YCA serves 2,500 teens a year through workshops, performance, and publication programs, including:
The
YCA Saturday Writing Program, an intensive three-year writing program that accepts students beginning their sophomore year of high school. Over sixty young writers, referred to YCA by English teachers, community centers, and former students, attend small group workshops in poetry, fiction writing, non-fiction forms, playwriting, performance writing, and selected author studies. The best of student writing is collected and published in a magazine at the end of each trimester. Upon completion of the program, students are eligible to receive college scholarships;
Say What Magazine is written by and for Chicago teens. Featuring interviews with established and emerging writers, tips and exercises for aspiring authors, and the latest news on the Chicago writing and spoken word scene,
Say What is developed, written, and edited by a group of 12 diverse teens who meet weekly to shape the content for the annual publication;
GirlSpeak Webzine is
YCA's first online journal.
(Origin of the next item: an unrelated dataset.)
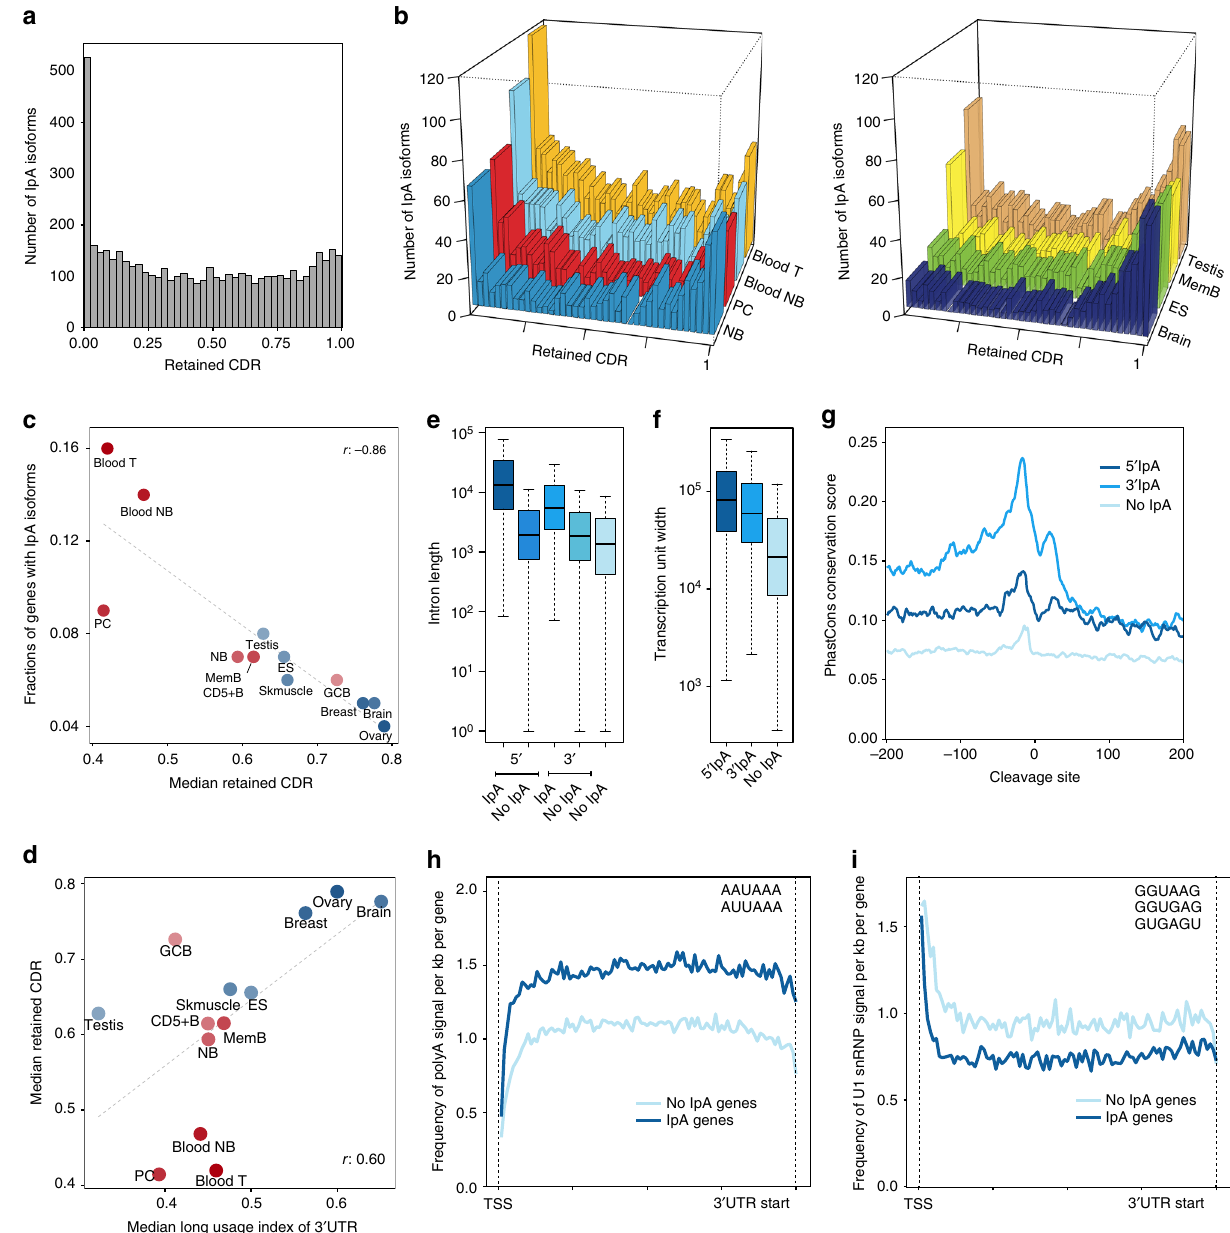
Fig. 2 Enrichment of IpA sites at the start of transcription units. a The fraction of retained coding region (CDR) was calculated as the nucleotides from the start codon to the end of the exon located upstream of the IpA peak, divided by all coding nucleotides of the longest annotated open reading frame and is shown for all IpA isoforms in the atlas. b As in a , but shown for individual cell types. c Correlation between the median retained CDR with the fraction of genes that generate IpA isoforms in each sample (Pearson's correlation coef fi cient, r = − 0.86). Tissues with a higher proportion of IpA isoforms generate IpA isoforms with shorter CDRs. d Correlation between the median retained CDR and the median usage of the distal ApA site in the 3 ʹ UTR (Pearson's correlation coef fi cient, r = 0.60). Tissues with shorter 3 ʹ UTRs have IpA isoforms with shorter CDRs. e IpA isoforms occur in long introns. The introns in which 5 ʹ IpA events occur are longer than the other introns of the same genes (one-sided Wilcoxon rank-sum test, P < 10 − 20 ). Similarly, the introns in which 3 ʹ IpA events occur are longer than the remaining introns of those genes (one-sided Wilcoxon rank-sum test, P < 10 − 20 ). If taken together, then the introns in which IpA events occur are longer than the introns of the genes that only express full-length isoform (one-sided Wilcoxon rank-sum test, P < 10 − 20 ). f IpA isoforms occur in genes with long transcription units. Genes that express IpA isoforms have longer transcription units compared to genes that only express full-length isoforms (one-sided Wilcoxon rank-sum test, P < 10 − 20 ). g Higher conservation around the cleavage sites of IpA isoforms. The plot shows PhastCons scores of 200 nt upstream and downstream of IpA cleavage sites ( x = 0). 5 ʹ IpA and 3 ʹ IpA events both have signi fi cantly higher conservation fl anking the cleavage site compared to corresponding regions of randomly selected polyA signals (AAUAAA) in introns lacking IpA events (one-sided Wilcoxon signed-rank test, P < 10 − 68 for both comparisons). h Genes with IpA isoforms ( n = 3481) are enriched for polyadenylation sites compared with genes that do no generate IpA isoforms ( n = 12,092) (one-sided Wilcoxon signed-rank test, P < 10 − 18 ). The frequency of polyadenylation sites was counted from the TSS to the beginning of the 3 ʹ UTR and is shown as the average number of signals per kb per gene. i As in h , but U1 binding sites are shown. IpA genes are depleted for U1 snRNP signals (one-sided Wilcoxon signed-rank test, P < 10 − 18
Created by an editorial board of six committed teen girls, the webzine showcases prose, poetry, book reviews, photos, and features solicited widely from Chicago area teens;
WordPlay is where Chicago's young adult writers congregate on Tuesday nights. Beginning with a drop-in writing workshop facilitated by the month's writer-in-residence, WordPlay brings together diverse teens to generate new writing and share with one another under the mentorship of acclaimed writers. The workshop is followed by an open-mic and featured reading series. Youth artists share original spoken word, poetry, short fiction, monologues, free-styles, and raps in an environment that promotes tolerance and community;
Louder than a Bomb, The Chicago Teen Poetry Festival engages over 300 teens representing 30 Chicagoland schools and community organizations in workshops, showcases, panel discussions, and a teen poetry slam, an Olympic-style poetry competition that gathers young writers to share stories, poems, break stereotypes, and challenge themselves and their audience; and
The Girls' and Women's Collaborative Hip Hop and Spoken Word Performance Project is an ensemble of diverse adult and young women spoken word artists and hip hop lyricists. The ensemble works under the guidance of a director whose background is in theater, and with a DJ who designs and spins music into the piece.